German short text textcat training - compound splitting?


I am using a textcat spacy pipeline to train a German short text prediction model with 2k classes (Using exclusive_classes=True). According to the documentation ensemble uses a CNN + ngram bag of words model.

If I get it right the CNN part uses the word vectors of the token. Therefore I need the largest German model, de_core_news_lg, to ensure that most German words are covered by token vectors, correct?

However I still have the problem, that a lot of important words (my texts are very shorts therefore every word counts) have no vectors and only one token. E.g. nlp('produktmanagement').vector or nlp('softwareentwickler').vector deliveres an empty vector.

This particular happens for composed words, which as we know, are very common in German. nlp('produkt management').vector delivers a vector. In my context, would it make sense to apply compound splitting on the short text to improve the results? Are there other improvements I could use for a German short text classification with 2k classes?

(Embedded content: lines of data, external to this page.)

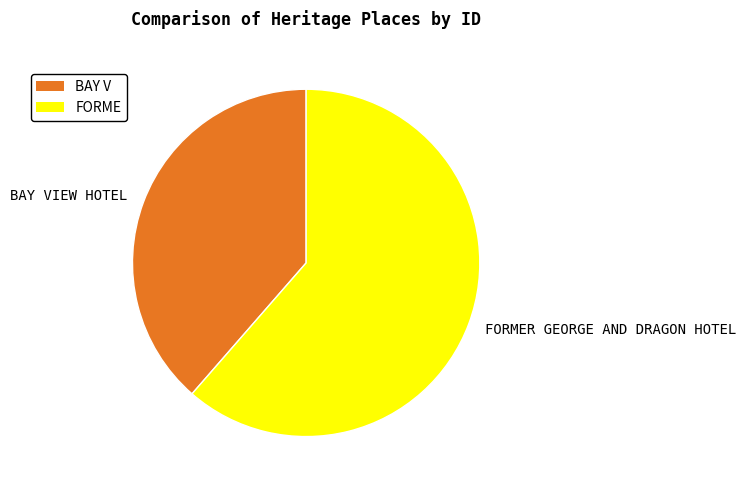

Rank the categories by value from lowest to highest.

BAY VIEW HOTEL, FORMER GEORGE AND DRAGON HOTEL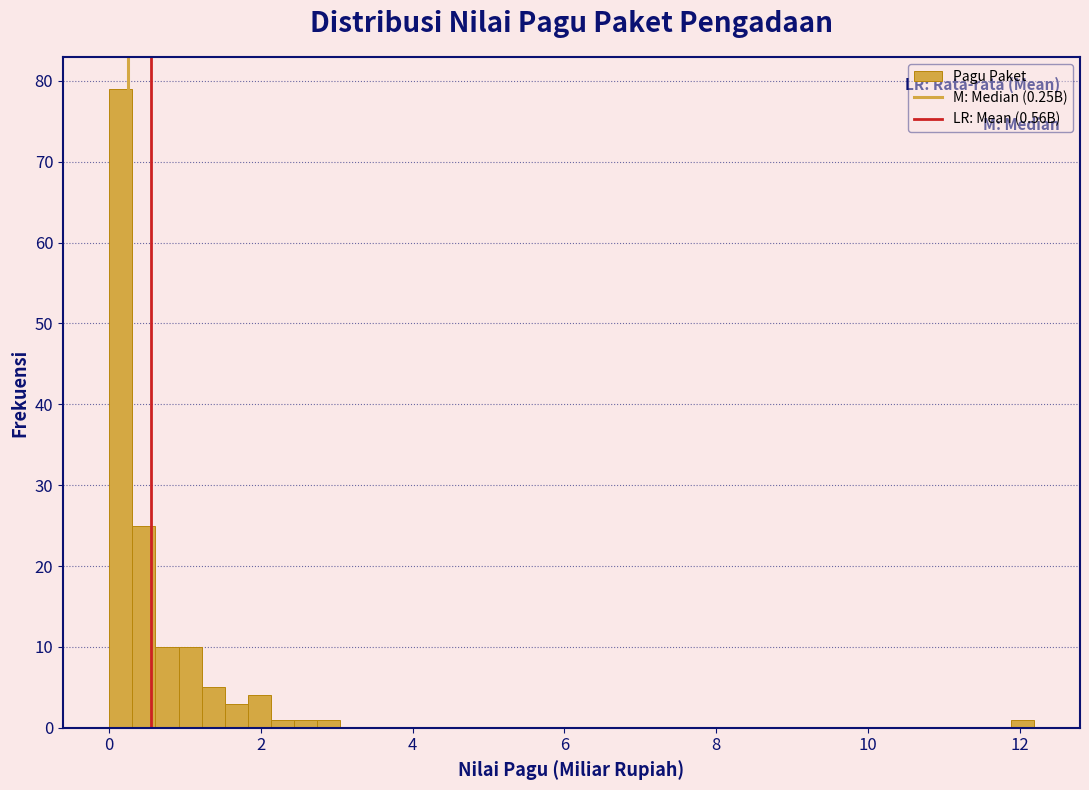

Around what value on the x-axis is the tallest bar? Give the approximate position of its centre, as read against the axis.

0.2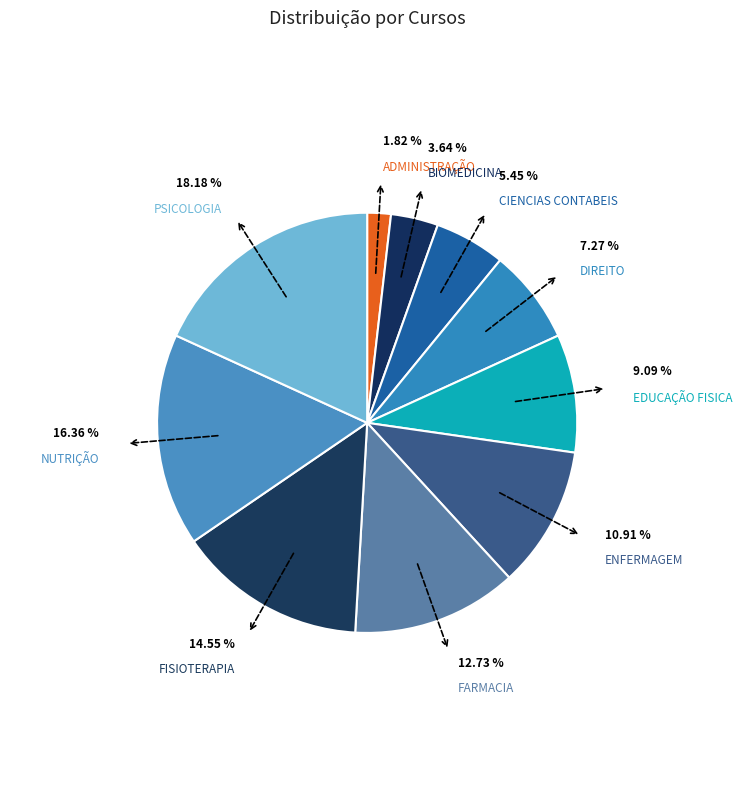

Is there any slice that represents more than half of the pie?

No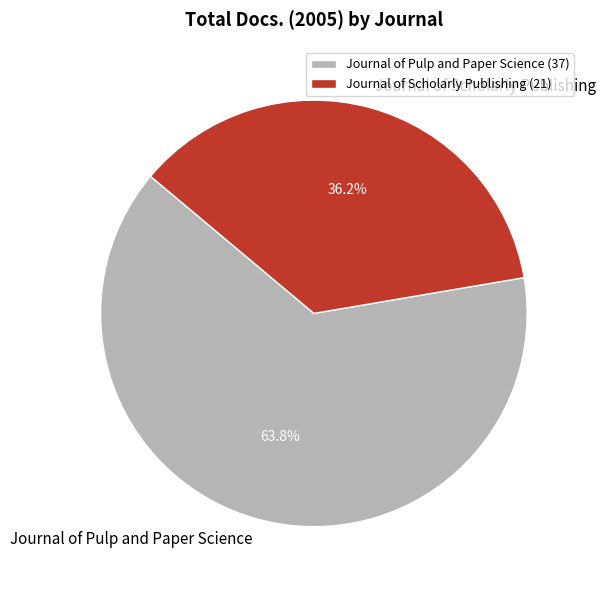

Which category has the smallest portion of the pie?

Journal of Scholarly Publishing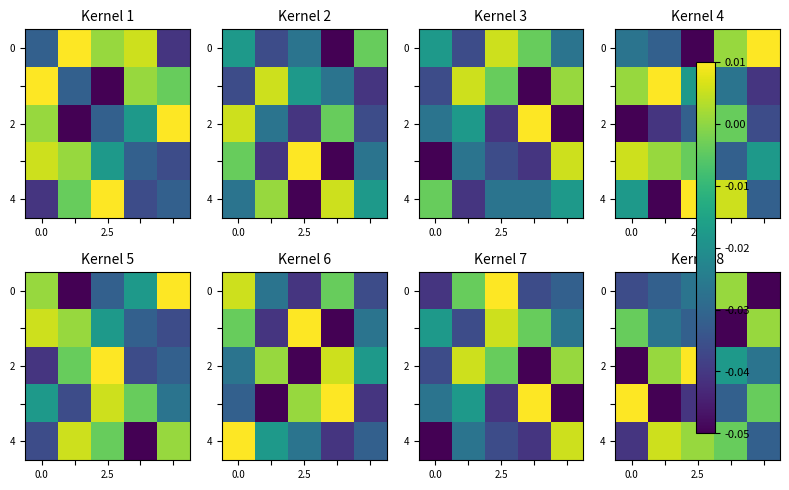

How many series are shown in this chart?

5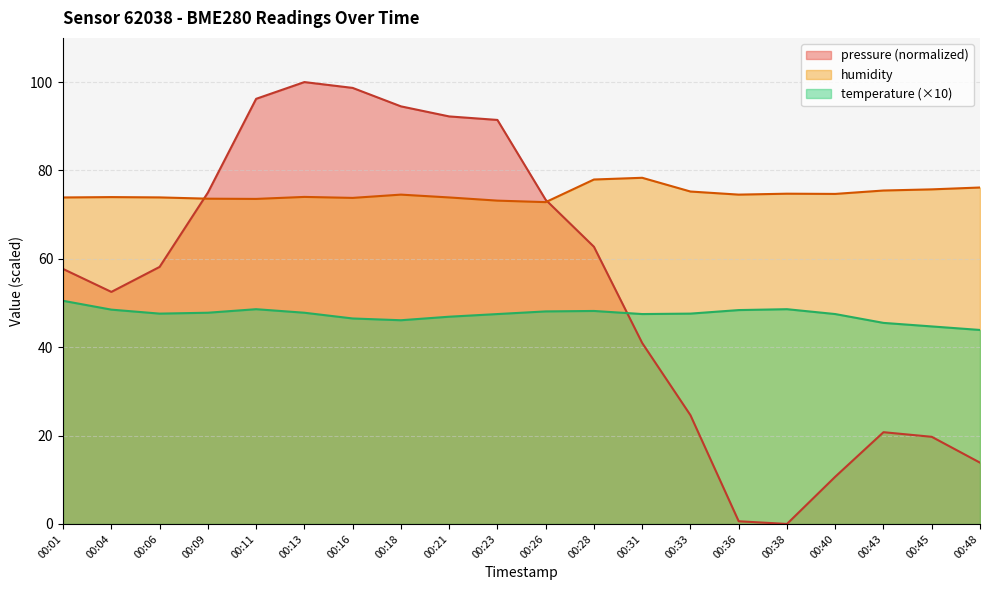

How many lines are shown in the chart?

3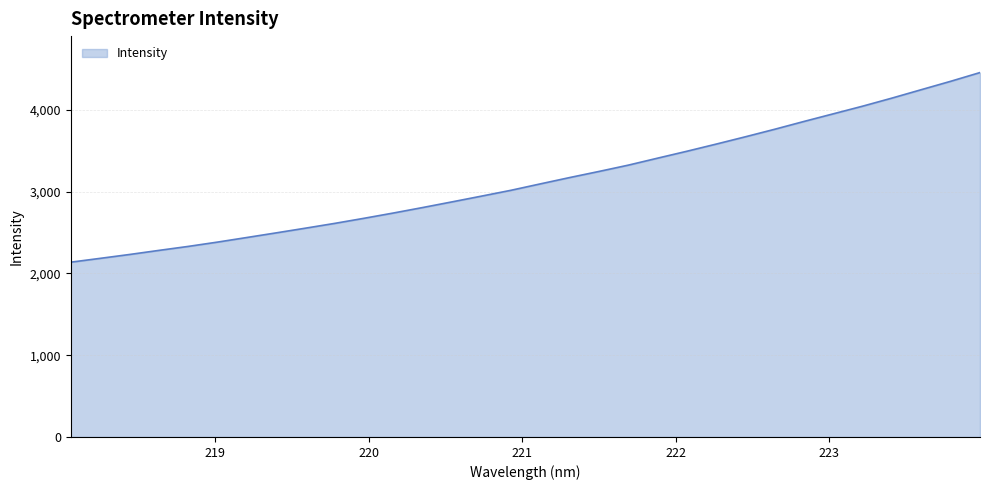

What is the difference between the maximum and minimum values?

2319.7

Update: i tried but it seems to worsen the results.

Hi Simon,

spaCy's model will learn representations for unknown words from the training data, so you don't necessarily need to have seen all the words in the word vectors table. If the training data is small, the model might struggle a little bit. Unfortunately the v2 models are a bit too much tuned for English, and they have trouble on languages like German when there's not much training data.

You might experiment a little with the spacy pretrain command, which might improve your results if you have enough unlabelled text. We've been working hard on v3 of spaCy which will make it much easier to use transformer models, and also make it much easier to customize details of the model.